**EXERCISE MATERIAL**
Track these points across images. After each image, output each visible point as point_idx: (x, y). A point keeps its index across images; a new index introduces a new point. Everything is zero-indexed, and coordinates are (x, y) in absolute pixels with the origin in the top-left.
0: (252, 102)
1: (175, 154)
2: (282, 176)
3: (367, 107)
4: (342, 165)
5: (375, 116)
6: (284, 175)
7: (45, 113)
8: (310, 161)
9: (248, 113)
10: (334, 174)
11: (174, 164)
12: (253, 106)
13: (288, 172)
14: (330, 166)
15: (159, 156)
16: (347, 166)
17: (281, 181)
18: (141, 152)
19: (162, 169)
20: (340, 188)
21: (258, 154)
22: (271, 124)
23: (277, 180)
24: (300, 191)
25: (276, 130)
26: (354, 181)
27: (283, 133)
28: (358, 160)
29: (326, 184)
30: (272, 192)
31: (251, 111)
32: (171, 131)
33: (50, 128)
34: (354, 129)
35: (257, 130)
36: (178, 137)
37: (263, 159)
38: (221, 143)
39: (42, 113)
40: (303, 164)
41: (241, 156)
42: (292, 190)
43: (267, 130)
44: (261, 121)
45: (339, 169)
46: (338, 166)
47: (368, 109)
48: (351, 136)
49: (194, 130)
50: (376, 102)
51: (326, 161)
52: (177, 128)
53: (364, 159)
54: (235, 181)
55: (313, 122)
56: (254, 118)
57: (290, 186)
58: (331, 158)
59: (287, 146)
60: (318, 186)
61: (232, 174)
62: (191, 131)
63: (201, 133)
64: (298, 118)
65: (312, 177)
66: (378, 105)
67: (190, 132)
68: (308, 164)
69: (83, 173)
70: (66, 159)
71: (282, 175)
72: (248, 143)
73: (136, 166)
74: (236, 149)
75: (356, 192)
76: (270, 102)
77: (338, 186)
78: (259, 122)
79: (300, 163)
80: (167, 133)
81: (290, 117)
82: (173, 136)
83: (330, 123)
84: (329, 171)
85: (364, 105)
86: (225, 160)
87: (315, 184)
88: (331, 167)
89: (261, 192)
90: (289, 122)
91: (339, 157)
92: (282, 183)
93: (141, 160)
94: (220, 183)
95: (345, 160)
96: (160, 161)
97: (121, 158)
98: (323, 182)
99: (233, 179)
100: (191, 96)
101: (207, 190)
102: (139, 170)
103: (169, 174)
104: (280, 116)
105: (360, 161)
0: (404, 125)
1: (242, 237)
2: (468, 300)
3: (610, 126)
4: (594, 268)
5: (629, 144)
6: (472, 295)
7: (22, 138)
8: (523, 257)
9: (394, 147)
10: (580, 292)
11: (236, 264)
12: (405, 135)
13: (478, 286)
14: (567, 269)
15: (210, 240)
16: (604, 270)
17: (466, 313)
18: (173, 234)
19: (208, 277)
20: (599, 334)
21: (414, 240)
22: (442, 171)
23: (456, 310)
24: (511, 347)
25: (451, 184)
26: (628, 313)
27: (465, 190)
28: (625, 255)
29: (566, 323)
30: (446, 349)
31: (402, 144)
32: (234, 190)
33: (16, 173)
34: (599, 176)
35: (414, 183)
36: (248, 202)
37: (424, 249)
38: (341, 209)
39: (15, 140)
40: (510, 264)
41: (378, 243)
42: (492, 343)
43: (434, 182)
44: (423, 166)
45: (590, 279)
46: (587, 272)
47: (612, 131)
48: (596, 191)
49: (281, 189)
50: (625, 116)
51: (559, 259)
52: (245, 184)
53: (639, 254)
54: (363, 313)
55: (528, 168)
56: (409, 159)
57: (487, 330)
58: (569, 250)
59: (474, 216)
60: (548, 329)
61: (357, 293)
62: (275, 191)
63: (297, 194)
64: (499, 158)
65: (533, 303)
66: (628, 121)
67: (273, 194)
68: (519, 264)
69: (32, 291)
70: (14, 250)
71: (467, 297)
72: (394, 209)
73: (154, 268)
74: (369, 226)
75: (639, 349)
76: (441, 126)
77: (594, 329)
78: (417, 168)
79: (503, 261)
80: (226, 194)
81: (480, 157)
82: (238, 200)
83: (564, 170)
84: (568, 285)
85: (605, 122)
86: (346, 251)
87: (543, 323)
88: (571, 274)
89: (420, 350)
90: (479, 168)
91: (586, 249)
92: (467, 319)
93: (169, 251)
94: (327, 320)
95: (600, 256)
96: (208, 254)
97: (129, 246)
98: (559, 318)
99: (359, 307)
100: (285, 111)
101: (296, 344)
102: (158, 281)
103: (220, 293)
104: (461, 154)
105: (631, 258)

**TASK ITEM**
Write out the entire listing above word for word, keeping every line and character unchanged.

**ANSWER TO THE EXERCISE**
Track these points across images. After each image, output each visible point as point_idx: (x, y). A point keeps its index across images; a new index introduces a new point. Everything is zero-indexed, and coordinates are (x, y) in absolute pixels with the origin in the top-left.
0: (252, 102)
1: (175, 154)
2: (282, 176)
3: (367, 107)
4: (342, 165)
5: (375, 116)
6: (284, 175)
7: (45, 113)
8: (310, 161)
9: (248, 113)
10: (334, 174)
11: (174, 164)
12: (253, 106)
13: (288, 172)
14: (330, 166)
15: (159, 156)
16: (347, 166)
17: (281, 181)
18: (141, 152)
19: (162, 169)
20: (340, 188)
21: (258, 154)
22: (271, 124)
23: (277, 180)
24: (300, 191)
25: (276, 130)
26: (354, 181)
27: (283, 133)
28: (358, 160)
29: (326, 184)
30: (272, 192)
31: (251, 111)
32: (171, 131)
33: (50, 128)
34: (354, 129)
35: (257, 130)
36: (178, 137)
37: (263, 159)
38: (221, 143)
39: (42, 113)
40: (303, 164)
41: (241, 156)
42: (292, 190)
43: (267, 130)
44: (261, 121)
45: (339, 169)
46: (338, 166)
47: (368, 109)
48: (351, 136)
49: (194, 130)
50: (376, 102)
51: (326, 161)
52: (177, 128)
53: (364, 159)
54: (235, 181)
55: (313, 122)
56: (254, 118)
57: (290, 186)
58: (331, 158)
59: (287, 146)
60: (318, 186)
61: (232, 174)
62: (191, 131)
63: (201, 133)
64: (298, 118)
65: (312, 177)
66: (378, 105)
67: (190, 132)
68: (308, 164)
69: (83, 173)
70: (66, 159)
71: (282, 175)
72: (248, 143)
73: (136, 166)
74: (236, 149)
75: (356, 192)
76: (270, 102)
77: (338, 186)
78: (259, 122)
79: (300, 163)
80: (167, 133)
81: (290, 117)
82: (173, 136)
83: (330, 123)
84: (329, 171)
85: (364, 105)
86: (225, 160)
87: (315, 184)
88: (331, 167)
89: (261, 192)
90: (289, 122)
91: (339, 157)
92: (282, 183)
93: (141, 160)
94: (220, 183)
95: (345, 160)
96: (160, 161)
97: (121, 158)
98: (323, 182)
99: (233, 179)
100: (191, 96)
101: (207, 190)
102: (139, 170)
103: (169, 174)
104: (280, 116)
105: (360, 161)
0: (404, 125)
1: (242, 237)
2: (468, 300)
3: (610, 126)
4: (594, 268)
5: (629, 144)
6: (472, 295)
7: (22, 138)
8: (523, 257)
9: (394, 147)
10: (580, 292)
11: (236, 264)
12: (405, 135)
13: (478, 286)
14: (567, 269)
15: (210, 240)
16: (604, 270)
17: (466, 313)
18: (173, 234)
19: (208, 277)
20: (599, 334)
21: (414, 240)
22: (442, 171)
23: (456, 310)
24: (511, 347)
25: (451, 184)
26: (628, 313)
27: (465, 190)
28: (625, 255)
29: (566, 323)
30: (446, 349)
31: (402, 144)
32: (234, 190)
33: (16, 173)
34: (599, 176)
35: (414, 183)
36: (248, 202)
37: (424, 249)
38: (341, 209)
39: (15, 140)
40: (510, 264)
41: (378, 243)
42: (492, 343)
43: (434, 182)
44: (423, 166)
45: (590, 279)
46: (587, 272)
47: (612, 131)
48: (596, 191)
49: (281, 189)
50: (625, 116)
51: (559, 259)
52: (245, 184)
53: (639, 254)
54: (363, 313)
55: (528, 168)
56: (409, 159)
57: (487, 330)
58: (569, 250)
59: (474, 216)
60: (548, 329)
61: (357, 293)
62: (275, 191)
63: (297, 194)
64: (499, 158)
65: (533, 303)
66: (628, 121)
67: (273, 194)
68: (519, 264)
69: (32, 291)
70: (14, 250)
71: (467, 297)
72: (394, 209)
73: (154, 268)
74: (369, 226)
75: (639, 349)
76: (441, 126)
77: (594, 329)
78: (417, 168)
79: (503, 261)
80: (226, 194)
81: (480, 157)
82: (238, 200)
83: (564, 170)
84: (568, 285)
85: (605, 122)
86: (346, 251)
87: (543, 323)
88: (571, 274)
89: (420, 350)
90: (479, 168)
91: (586, 249)
92: (467, 319)
93: (169, 251)
94: (327, 320)
95: (600, 256)
96: (208, 254)
97: (129, 246)
98: (559, 318)
99: (359, 307)
100: (285, 111)
101: (296, 344)
102: (158, 281)
103: (220, 293)
104: (461, 154)
105: (631, 258)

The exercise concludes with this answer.